(Recorded data)
·····

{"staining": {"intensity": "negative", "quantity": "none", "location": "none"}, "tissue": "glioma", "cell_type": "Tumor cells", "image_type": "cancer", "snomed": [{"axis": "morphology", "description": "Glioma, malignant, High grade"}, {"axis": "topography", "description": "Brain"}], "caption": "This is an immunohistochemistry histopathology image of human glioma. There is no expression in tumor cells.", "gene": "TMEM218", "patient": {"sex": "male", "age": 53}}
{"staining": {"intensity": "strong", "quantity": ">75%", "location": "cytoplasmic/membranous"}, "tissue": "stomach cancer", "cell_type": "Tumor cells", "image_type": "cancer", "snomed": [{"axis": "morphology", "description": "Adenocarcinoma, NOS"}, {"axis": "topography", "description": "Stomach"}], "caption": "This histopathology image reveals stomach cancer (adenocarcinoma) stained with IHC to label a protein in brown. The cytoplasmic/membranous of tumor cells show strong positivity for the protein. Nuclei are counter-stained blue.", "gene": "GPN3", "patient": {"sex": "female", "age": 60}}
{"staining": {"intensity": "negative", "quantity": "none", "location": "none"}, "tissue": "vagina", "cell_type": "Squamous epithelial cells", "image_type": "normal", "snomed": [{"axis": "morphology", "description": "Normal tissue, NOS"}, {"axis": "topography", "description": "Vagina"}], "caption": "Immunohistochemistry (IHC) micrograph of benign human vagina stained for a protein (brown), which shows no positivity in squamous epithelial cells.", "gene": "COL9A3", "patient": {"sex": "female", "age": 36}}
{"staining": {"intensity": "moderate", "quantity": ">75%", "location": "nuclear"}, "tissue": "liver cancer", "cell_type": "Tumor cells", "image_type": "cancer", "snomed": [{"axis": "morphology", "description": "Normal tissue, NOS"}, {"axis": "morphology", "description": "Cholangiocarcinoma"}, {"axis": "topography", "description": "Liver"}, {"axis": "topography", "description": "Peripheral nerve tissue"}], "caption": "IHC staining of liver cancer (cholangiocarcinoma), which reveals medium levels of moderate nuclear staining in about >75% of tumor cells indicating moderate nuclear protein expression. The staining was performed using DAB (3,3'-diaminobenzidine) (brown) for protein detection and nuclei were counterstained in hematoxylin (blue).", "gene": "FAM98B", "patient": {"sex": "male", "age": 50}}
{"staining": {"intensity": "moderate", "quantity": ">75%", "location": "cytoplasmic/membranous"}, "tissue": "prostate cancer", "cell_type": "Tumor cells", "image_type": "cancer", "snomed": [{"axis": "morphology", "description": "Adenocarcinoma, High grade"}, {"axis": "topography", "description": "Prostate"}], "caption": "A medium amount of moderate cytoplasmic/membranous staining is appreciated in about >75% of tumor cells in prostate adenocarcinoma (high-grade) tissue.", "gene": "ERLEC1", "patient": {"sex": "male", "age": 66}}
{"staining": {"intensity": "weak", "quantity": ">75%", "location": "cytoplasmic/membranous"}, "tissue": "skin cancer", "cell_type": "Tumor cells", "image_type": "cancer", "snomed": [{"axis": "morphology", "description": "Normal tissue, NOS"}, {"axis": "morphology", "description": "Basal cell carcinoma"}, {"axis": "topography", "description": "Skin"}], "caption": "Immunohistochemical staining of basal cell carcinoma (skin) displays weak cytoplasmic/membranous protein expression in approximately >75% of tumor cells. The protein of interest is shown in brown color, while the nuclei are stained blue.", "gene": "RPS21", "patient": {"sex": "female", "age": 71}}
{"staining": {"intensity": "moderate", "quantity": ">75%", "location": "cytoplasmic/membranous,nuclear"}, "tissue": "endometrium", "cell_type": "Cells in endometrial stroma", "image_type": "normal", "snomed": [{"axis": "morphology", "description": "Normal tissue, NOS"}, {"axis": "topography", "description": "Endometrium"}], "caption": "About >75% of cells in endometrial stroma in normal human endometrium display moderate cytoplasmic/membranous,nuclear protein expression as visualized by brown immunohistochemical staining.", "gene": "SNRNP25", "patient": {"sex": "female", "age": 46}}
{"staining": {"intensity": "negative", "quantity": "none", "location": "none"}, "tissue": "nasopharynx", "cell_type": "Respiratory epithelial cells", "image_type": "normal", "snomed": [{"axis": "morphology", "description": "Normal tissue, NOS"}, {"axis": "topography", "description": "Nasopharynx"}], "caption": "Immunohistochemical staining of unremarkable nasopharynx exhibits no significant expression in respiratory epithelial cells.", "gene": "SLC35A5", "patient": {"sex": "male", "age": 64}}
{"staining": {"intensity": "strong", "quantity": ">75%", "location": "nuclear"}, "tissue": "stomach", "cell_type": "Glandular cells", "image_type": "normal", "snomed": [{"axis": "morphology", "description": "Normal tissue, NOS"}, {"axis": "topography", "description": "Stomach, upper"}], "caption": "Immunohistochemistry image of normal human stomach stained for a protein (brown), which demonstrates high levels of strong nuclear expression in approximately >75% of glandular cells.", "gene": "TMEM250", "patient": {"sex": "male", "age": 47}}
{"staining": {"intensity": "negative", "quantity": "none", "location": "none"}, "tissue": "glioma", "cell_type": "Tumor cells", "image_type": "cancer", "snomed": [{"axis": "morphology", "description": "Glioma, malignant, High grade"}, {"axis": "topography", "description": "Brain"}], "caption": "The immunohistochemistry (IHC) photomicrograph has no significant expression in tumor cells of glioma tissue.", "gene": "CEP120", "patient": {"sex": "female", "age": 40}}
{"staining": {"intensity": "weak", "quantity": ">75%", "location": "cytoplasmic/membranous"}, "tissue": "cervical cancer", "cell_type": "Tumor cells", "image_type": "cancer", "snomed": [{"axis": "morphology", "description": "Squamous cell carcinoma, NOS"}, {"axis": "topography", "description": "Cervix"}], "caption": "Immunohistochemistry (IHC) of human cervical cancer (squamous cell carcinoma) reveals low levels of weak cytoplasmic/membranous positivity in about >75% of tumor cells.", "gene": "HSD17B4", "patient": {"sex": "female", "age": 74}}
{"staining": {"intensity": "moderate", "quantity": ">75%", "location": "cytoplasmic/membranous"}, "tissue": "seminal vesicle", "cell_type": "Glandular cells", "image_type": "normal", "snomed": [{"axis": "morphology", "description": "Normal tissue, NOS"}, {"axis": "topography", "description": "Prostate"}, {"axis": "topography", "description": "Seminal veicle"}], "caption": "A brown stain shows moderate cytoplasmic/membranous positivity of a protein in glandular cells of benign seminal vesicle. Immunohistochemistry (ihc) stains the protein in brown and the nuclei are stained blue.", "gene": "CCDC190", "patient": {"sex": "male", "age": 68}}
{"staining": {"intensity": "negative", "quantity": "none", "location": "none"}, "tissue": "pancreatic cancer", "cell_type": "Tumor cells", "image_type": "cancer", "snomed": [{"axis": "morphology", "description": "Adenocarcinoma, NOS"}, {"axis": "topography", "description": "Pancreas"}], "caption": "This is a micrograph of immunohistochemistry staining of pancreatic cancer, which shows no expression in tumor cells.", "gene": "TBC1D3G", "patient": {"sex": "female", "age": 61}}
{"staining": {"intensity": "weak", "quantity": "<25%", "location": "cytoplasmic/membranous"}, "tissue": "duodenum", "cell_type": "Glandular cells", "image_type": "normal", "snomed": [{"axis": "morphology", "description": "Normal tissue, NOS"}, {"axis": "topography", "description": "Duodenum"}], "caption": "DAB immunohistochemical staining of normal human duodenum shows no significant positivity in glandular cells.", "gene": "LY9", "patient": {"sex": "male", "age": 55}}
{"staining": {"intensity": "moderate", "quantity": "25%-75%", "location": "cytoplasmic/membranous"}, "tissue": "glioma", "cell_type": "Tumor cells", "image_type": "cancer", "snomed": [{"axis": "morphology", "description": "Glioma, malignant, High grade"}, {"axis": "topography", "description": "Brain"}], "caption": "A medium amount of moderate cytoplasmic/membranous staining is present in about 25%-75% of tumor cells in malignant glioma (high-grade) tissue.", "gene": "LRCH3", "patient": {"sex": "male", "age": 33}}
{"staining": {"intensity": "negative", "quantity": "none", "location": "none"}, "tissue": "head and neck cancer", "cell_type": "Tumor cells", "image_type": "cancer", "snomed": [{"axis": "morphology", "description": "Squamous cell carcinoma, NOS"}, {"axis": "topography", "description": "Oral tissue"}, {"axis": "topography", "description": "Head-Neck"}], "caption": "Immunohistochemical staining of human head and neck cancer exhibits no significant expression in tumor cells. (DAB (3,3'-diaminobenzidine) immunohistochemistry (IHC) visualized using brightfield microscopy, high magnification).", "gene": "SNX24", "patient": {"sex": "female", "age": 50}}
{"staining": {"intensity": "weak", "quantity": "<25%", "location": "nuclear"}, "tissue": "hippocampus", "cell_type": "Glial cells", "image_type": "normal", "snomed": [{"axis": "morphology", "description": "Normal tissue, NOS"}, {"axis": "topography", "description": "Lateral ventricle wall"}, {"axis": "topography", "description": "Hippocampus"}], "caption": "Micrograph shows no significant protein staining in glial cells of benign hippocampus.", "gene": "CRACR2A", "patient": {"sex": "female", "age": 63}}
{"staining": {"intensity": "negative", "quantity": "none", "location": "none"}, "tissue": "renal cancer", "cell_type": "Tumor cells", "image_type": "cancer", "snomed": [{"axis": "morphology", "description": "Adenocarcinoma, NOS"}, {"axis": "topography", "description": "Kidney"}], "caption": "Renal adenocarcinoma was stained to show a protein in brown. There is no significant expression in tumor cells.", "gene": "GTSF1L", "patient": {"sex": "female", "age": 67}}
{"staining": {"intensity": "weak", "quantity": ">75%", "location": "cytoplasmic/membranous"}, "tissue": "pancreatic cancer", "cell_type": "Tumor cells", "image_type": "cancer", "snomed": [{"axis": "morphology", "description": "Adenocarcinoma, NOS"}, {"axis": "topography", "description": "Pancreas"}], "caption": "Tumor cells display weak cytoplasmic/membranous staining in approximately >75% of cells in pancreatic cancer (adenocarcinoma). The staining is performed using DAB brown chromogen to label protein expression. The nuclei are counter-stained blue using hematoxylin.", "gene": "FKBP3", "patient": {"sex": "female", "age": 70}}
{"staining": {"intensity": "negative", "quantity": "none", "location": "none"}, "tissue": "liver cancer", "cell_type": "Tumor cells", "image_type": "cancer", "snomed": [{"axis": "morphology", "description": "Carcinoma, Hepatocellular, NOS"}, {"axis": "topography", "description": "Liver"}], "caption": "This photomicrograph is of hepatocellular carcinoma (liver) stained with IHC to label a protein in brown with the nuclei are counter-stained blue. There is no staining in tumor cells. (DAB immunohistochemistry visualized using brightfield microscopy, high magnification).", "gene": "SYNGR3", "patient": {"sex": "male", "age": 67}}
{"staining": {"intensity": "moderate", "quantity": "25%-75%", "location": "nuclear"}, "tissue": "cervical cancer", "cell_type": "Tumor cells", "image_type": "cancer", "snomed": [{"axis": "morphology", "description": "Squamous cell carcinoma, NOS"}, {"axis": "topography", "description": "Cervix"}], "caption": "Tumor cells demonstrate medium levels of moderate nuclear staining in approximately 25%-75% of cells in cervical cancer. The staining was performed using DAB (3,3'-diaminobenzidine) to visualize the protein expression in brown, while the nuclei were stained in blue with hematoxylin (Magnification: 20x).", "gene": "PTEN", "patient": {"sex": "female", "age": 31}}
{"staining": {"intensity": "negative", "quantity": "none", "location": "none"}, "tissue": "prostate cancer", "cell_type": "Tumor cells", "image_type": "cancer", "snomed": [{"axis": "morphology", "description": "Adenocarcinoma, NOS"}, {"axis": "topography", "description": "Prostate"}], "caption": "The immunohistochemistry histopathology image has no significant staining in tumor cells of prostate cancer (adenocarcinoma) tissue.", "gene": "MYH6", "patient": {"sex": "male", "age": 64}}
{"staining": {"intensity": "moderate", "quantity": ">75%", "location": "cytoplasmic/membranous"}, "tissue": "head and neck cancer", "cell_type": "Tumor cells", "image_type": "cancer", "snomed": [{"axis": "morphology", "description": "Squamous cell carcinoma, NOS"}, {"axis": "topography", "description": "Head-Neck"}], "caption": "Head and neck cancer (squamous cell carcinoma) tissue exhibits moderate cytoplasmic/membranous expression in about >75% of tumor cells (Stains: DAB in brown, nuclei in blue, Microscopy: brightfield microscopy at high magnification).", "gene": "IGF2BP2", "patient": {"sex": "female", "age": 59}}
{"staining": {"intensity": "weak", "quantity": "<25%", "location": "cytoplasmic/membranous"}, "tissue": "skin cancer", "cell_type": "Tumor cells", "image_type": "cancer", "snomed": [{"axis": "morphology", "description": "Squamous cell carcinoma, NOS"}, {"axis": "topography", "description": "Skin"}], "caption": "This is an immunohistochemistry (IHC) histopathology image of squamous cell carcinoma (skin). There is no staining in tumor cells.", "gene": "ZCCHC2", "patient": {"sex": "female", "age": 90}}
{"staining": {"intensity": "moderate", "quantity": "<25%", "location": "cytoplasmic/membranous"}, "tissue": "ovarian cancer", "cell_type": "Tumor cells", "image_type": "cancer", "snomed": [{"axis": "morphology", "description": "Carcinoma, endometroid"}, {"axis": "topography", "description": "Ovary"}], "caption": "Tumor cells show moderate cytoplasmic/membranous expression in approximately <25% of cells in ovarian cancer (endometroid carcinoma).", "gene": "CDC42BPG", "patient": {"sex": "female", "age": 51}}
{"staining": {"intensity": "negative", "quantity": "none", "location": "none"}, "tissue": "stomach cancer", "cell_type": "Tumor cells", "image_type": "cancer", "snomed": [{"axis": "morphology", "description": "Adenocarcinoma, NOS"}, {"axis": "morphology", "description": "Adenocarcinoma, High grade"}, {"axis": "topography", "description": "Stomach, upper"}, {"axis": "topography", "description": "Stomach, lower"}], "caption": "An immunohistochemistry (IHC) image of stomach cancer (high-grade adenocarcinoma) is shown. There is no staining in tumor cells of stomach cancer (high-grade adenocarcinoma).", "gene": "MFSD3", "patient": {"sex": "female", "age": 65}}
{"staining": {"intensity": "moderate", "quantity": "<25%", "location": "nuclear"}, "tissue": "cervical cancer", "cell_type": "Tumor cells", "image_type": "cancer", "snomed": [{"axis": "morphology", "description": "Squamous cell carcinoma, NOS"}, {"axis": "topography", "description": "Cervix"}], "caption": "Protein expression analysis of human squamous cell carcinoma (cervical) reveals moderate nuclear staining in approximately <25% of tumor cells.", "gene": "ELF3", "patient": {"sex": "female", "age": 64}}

·····

Copy, exactly and only, the lines above that begin with the one containing "immunohistochemistry (IHC) photomicrograph" and finish with the one containing "(IHC) of human".

{"staining": {"intensity": "negative", "quantity": "none", "location": "none"}, "tissue": "glioma", "cell_type": "Tumor cells", "image_type": "cancer", "snomed": [{"axis": "morphology", "description": "Glioma, malignant, High grade"}, {"axis": "topography", "description": "Brain"}], "caption": "The immunohistochemistry (IHC) photomicrograph has no significant expression in tumor cells of glioma tissue.", "gene": "CEP120", "patient": {"sex": "female", "age": 40}}
{"staining": {"intensity": "weak", "quantity": ">75%", "location": "cytoplasmic/membranous"}, "tissue": "cervical cancer", "cell_type": "Tumor cells", "image_type": "cancer", "snomed": [{"axis": "morphology", "description": "Squamous cell carcinoma, NOS"}, {"axis": "topography", "description": "Cervix"}], "caption": "Immunohistochemistry (IHC) of human cervical cancer (squamous cell carcinoma) reveals low levels of weak cytoplasmic/membranous positivity in about >75% of tumor cells.", "gene": "HSD17B4", "patient": {"sex": "female", "age": 74}}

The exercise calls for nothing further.